Member of the Florida House of Representatives
- In office November 5, 1974 – November 8, 1988
- Preceded by: Gary R. Cunningham
- Succeeded by: Richard S. Graham
- Constituency: 30th district (1974–1982) 28th district (1982–1988)

Personal details
- Born: May 21, 1939 Charleston, West Virginia, U.S.
- Died: March 14, 2023 (aged 83)
- Party: Democratic
- Education: Dartmouth College Duke University

= Sam Bell (Florida politician) =

American politician (1939–2023)

Samuel P. Bell III (May 21, 1939 – March 14, 2023) was an American politician. He served as a Democratic member for the 28th and 30th district of the Florida House of Representatives.

== Life and career ==
Bell was born 	May 21, 1939 in Charleston, West Virginia to minister and teacher Sam Bell. He attended Dartmouth College and Duke University.

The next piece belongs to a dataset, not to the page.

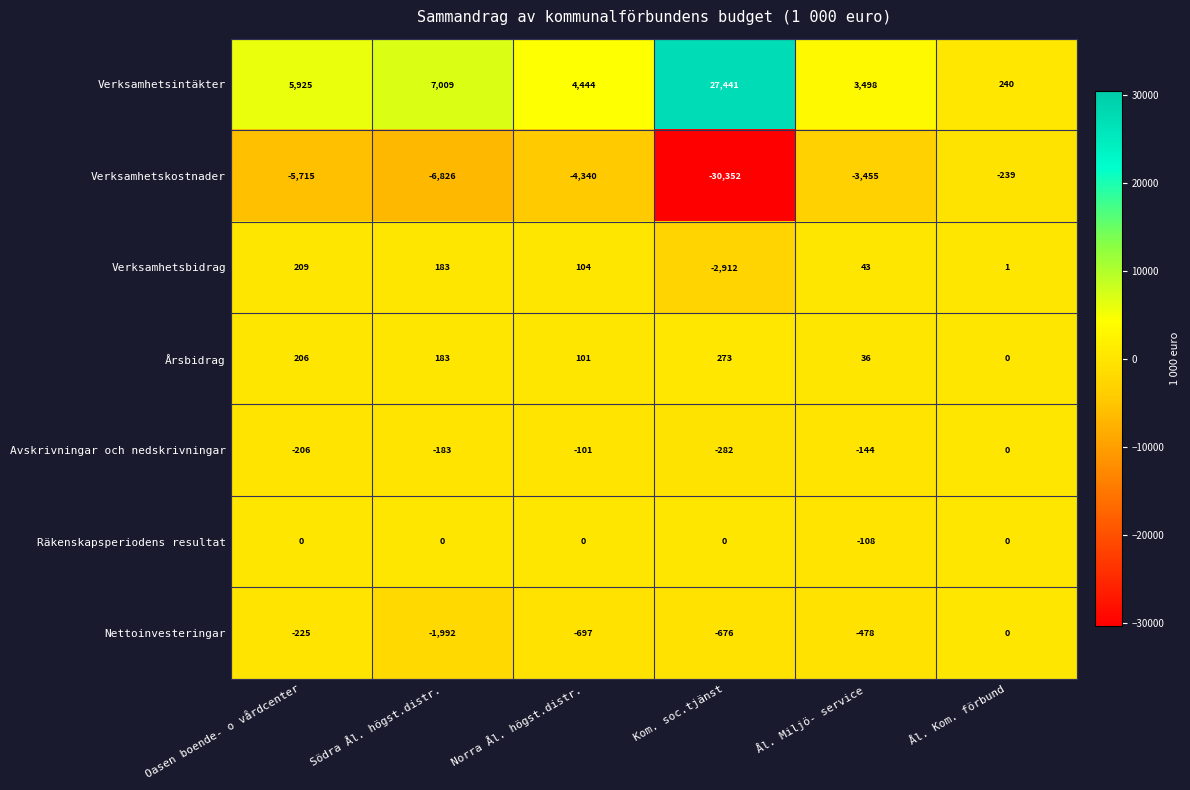

How many series are shown in this chart?

7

In 1974, Bell was elected to represent the 30th district of the Florida House of Representatives, succeeding Gary R. Cunningham. He served until 1982, when he was succeeded by Tom Brown. In the same year, he was elected to represent the 28th district, succeeding Hamilton Upchurch. He served until 1988, when he was succeeded by Richard S. Graham.

Bell died on March 14, 2023, at the age of 83.